The number of insurance and actuarial journals in SSCI has increased from only two,

the JRI and Insurance Mathematics and Economics (IME), in 1990, to four at the time of

his study (the additional two are Geneva Risk and Insurance Review (Geneva Review) and

the Journal of Risk and Uncertainty (JRU)). Colquitt (1997) constructs “insurance impact

factors” defined as citations to a journal’s article published in a certain period divided

by the number of citable articles published during the same period using his 29 sample

journals. He reports the 15 most frequently cited JRI articles cited by sample journals

1991–1995. In addition, he notes that “among the four insurance and actuarial journal

studies, the only consistent finding is that the JRI is the top ranked insurance or actuarial

journal among all the journals evaluated” (p. 519).

Colquitt et al. (1998) present various measures of risk and insurance research productiv-

ity for the period 1986–1997 using the “insurance impact factors” from Colquitt (1997)

discussed earlier. These authors rank the top 25 authors by number of article pages and

number of articles, adjusted and unadjusted for coauthorship.
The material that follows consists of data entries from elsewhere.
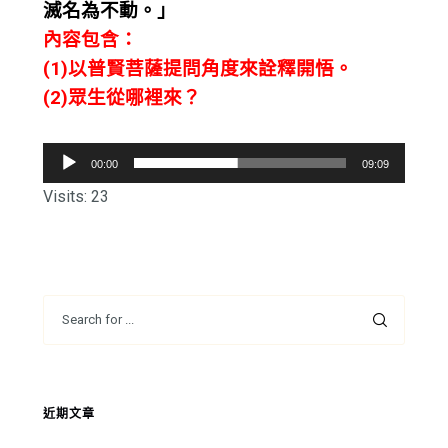
滅名為不動。」
內容包含：
(1)以普賢菩薩提問角度來詮釋開悟。
(2)眾生從哪裡來？
音
00:00
09:09
訊
Visits: 23
播
放
器
近期文章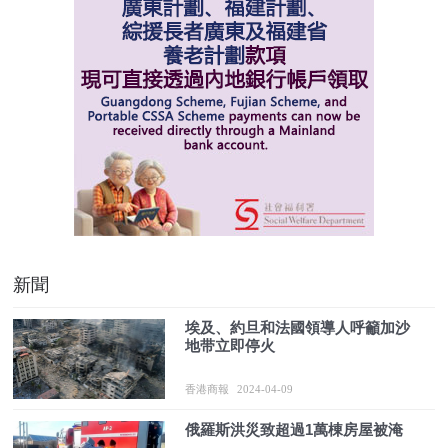
新聞
埃及、約旦和法國領導人呼籲加沙
地带立即停火
香港商報
2024-04-09
俄羅斯洪災致超過1萬棟房屋被淹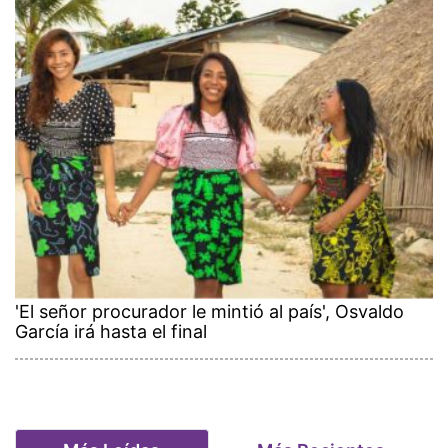
'El señor procurador le mintió al país', Osvaldo
García irá hasta el final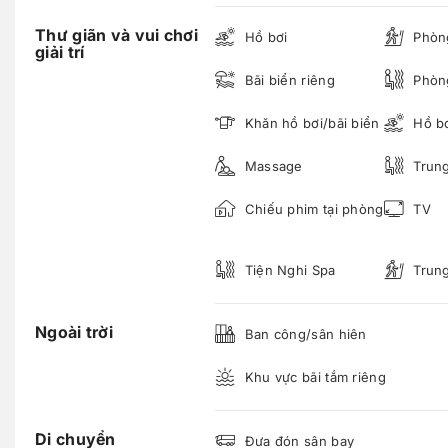
Thư giãn và vui chơi
Hồ bơi
Phòn
giải trí
Bãi biển riêng
Phòng
Khăn hồ bơi/bãi biển
Hồ bơ
Massage
Trung
Chiếu phim tại phòng
TV
Tiện Nghi Spa
Trung
Ngoài trời
Ban công/sân hiên
Khu vực bãi tắm riêng
Di chuyển
Đưa đón sân bay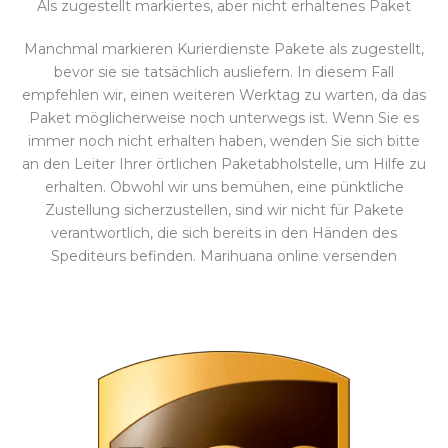
Als zugestellt markiertes, aber nicht erhaltenes Paket
Manchmal markieren Kurierdienste Pakete als zugestellt,
bevor sie sie tatsächlich ausliefern. In diesem Fall
empfehlen wir, einen weiteren Werktag zu warten, da das
Paket möglicherweise noch unterwegs ist. Wenn Sie es
immer noch nicht erhalten haben, wenden Sie sich bitte
an den Leiter Ihrer örtlichen Paketabholstelle, um Hilfe zu
erhalten. Obwohl wir uns bemühen, eine pünktliche
Zustellung sicherzustellen, sind wir nicht für Pakete
verantwortlich, die sich bereits in den Händen des
Spediteurs befinden. Marihuana online versenden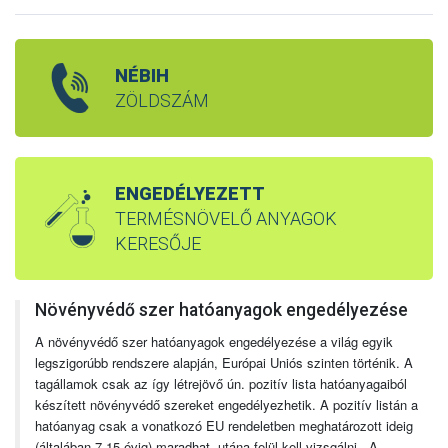
NÉBIH
ZÖLDSZÁM
ENGEDÉLYEZETT
TERMÉSNÖVELŐ ANYAGOK
KERESŐJE
Növényvédő szer hatóanyagok engedélyezése
A növényvédő szer hatóanyagok engedélyezése a világ egyik
legszigorúbb rendszere alapján, Európai Uniós szinten történik. A
tagállamok csak az így létrejövő ún. pozitív lista hatóanyagaiból
készített növényvédő szereket engedélyezhetik. A pozitív listán a
hatóanyag csak a vonatkozó EU rendeletben meghatározott ideig
(általában 7-15 évig) maradhat, utána felül kell vizsgálni. A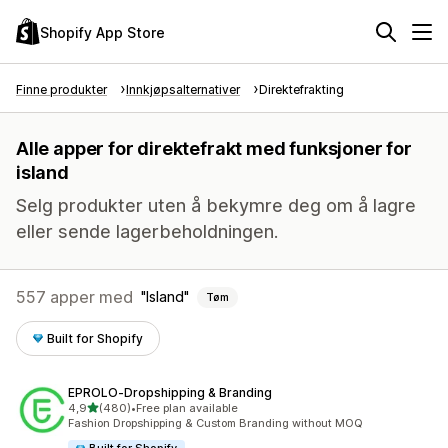
Shopify App Store
Finne produkter
Innkjøpsalternativer
Direktefrakting
Alle apper for direktefrakt med funksjoner for
island
Selg produkter uten å bekymre deg om å lagre
eller sende lagerbeholdningen.
557 apper med
Island
Tøm
Built for Shopify
EPROLO‑Dropshipping & Branding
av 5 stjerner
4,9
(480)
•
Free plan available
Totalt 480 omtaler
Fashion Dropshipping & Custom Branding without MOQ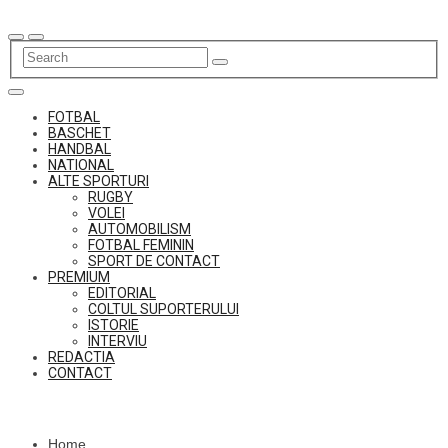
Skip
to
content
FOTBAL
BASCHET
HANDBAL
NATIONAL
ALTE SPORTURI
RUGBY
VOLEI
AUTOMOBILISM
FOTBAL FEMININ
SPORT DE CONTACT
PREMIUM
EDITORIAL
COLTUL SUPORTERULUI
ISTORIE
INTERVIU
REDACTIA
CONTACT
Home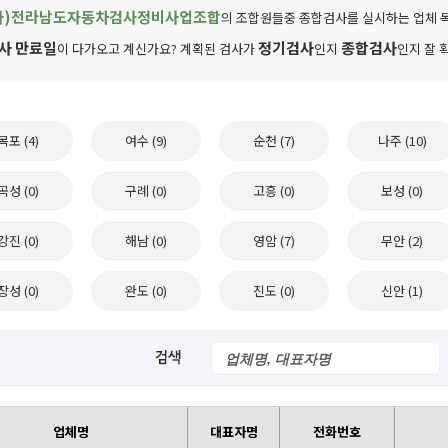
사)전라남도자동차검사정비사업조합
의 조합원들중 종합검사를 실시하는 업체 
사 만료일
정기검사
종합검사
이 다가오고 계신가요? 계획된 검사가
인지
인지 잘 
목포 (4)
여수 (9)
순천 (7)
나주 (10)
곡성 (0)
구례 (0)
고흥 (0)
보성 (0)
강진 (0)
해남 (0)
영암 (7)
무안 (2)
장성 (0)
완도 (0)
진도 (0)
신안 (1)
업체명
대표자명
전화번호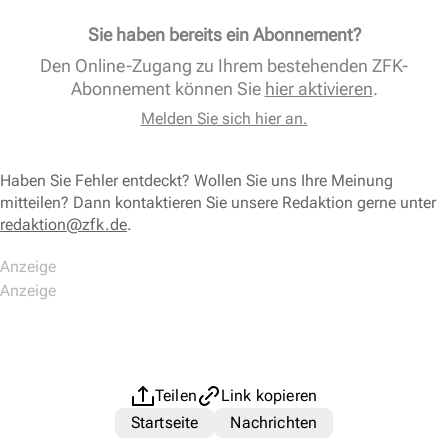
Sie haben bereits ein Abonnement?
Den Online-Zugang zu Ihrem bestehenden ZFK-
Abonnement können Sie
hier aktivieren
.
Melden Sie sich hier an.
Haben Sie Fehler entdeckt? Wollen Sie uns Ihre Meinung
mitteilen? Dann kontaktieren Sie unsere Redaktion gerne unter
redaktion@zfk.de
.
Teilen
Link kopieren
Startseite
Nachrichten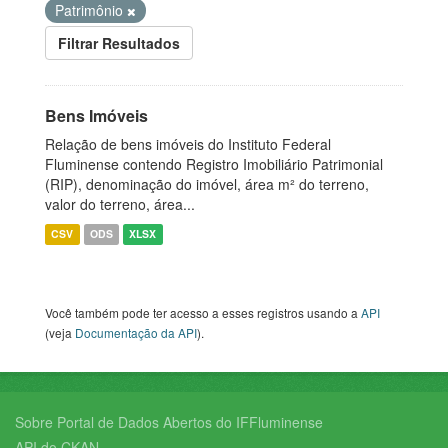
Patrimônio
Filtrar Resultados
Bens Imóveis
Relação de bens imóveis do Instituto Federal
Fluminense contendo Registro Imobiliário Patrimonial
(RIP), denominação do imóvel, área m² do terreno,
valor do terreno, área...
CSV
ODS
XLSX
Você também pode ter acesso a esses registros usando a
API
(veja
Documentação da API
).
Sobre Portal de Dados Abertos do IFFluminense
API do CKAN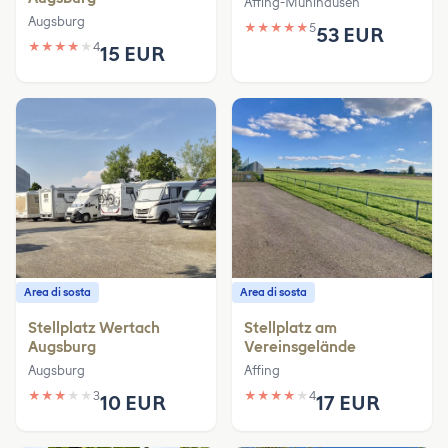
Affing-Mühlhausen
Augsburg
★
★
★
★
★
5
53 EUR
★
★
★
★
★
4
15 EUR
Area di sosta
Area di sosta
Stellplatz Wertach
Stellplatz am
Augsburg
Vereinsgelände
Augsburg
Affing
★
★
★
★
★
3
★
★
★
★
★
4
10 EUR
17 EUR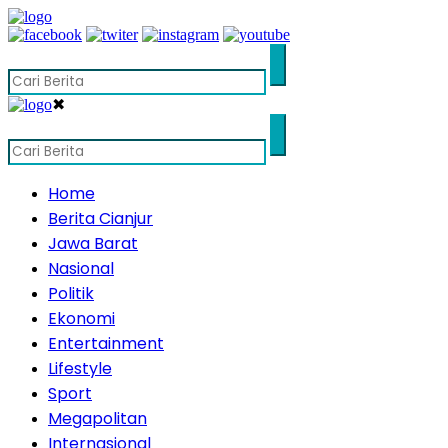
✖
Home
Berita Cianjur
Jawa Barat
Nasional
Politik
Ekonomi
Entertainment
Lifestyle
Sport
Megapolitan
Internasional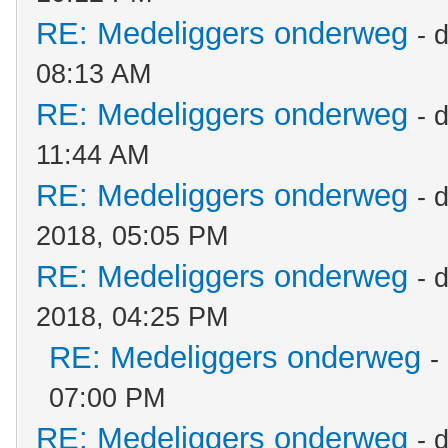
RE: Medeliggers onderweg
- 
08:13 AM
RE: Medeliggers onderweg
- 
11:44 AM
RE: Medeliggers onderweg
- 
2018, 05:05 PM
RE: Medeliggers onderweg
- 
2018, 04:25 PM
RE: Medeliggers onderweg
-
07:00 PM
RE: Medeliggers onderweg
- 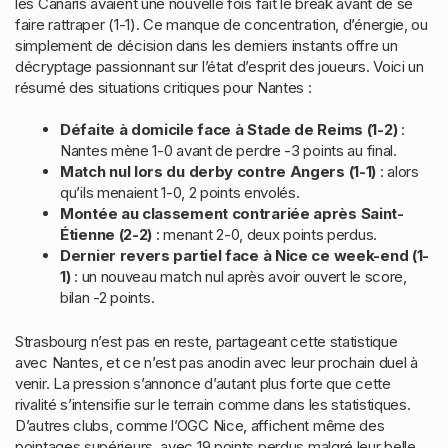
les Canaris avaient une nouvelle fois fait le break avant de se
faire rattraper (1-1). Ce manque de concentration, d’énergie, ou
simplement de décision dans les derniers instants offre un
décryptage passionnant sur l’état d’esprit des joueurs. Voici un
résumé des situations critiques pour Nantes :
Défaite à domicile face à Stade de Reims (1-2)
:
Nantes mène 1-0 avant de perdre -3 points au final.
Match nul lors du derby contre Angers (1-1)
: alors
qu’ils menaient 1-0, 2 points envolés.
Montée au classement contrariée après Saint-
Étienne (2-2)
: menant 2-0, deux points perdus.
Dernier revers partiel face à Nice ce week-end (1-
1)
: un nouveau match nul après avoir ouvert le score,
bilan -2 points.
Strasbourg n’est pas en reste, partageant cette statistique
avec Nantes, et ce n’est pas anodin avec leur prochain duel à
venir. La pression s’annonce d’autant plus forte que cette
rivalité s’intensifie sur le terrain comme dans les statistiques.
D’autres clubs, comme l’OGC Nice, affichent même des
pointages supérieurs, avec 19 points perdus malgré leur belle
The number of insurance

journals authors publish in is reported and almost 95 percent publish in two or fewer

insurance journals. JRI authors have the highest degree of overlap with the Journal of

Insurance Issues (JII) and Journal of Insurance Regulation (JIR).

Colquitt (2003) extends Colquitt (1997) to evaluate citations appearing in the sample

journals between 1996 and 2000. He also adds three risk journals to the Colquitt (1997)

study to bring the total sample journals to 32.

Browne (2003) examines citations appearing in the JRI from 1980 to 2002. A major

difference between our study and Browne (2003) is that we examine citations to JRI

articles that appear in journals indexed by WOS. Browne reports that the top three

journals cited in JRI articles from 1980 to 2002 are: the JRI, Journal of Finance and Journal

of Financial Economics; no other RMI journal is among the top 10. In contrast to Browne

who examines citations appearing in the JRI, we look at the influence of JRI authors and

articles upon a broad set of scholarly journals.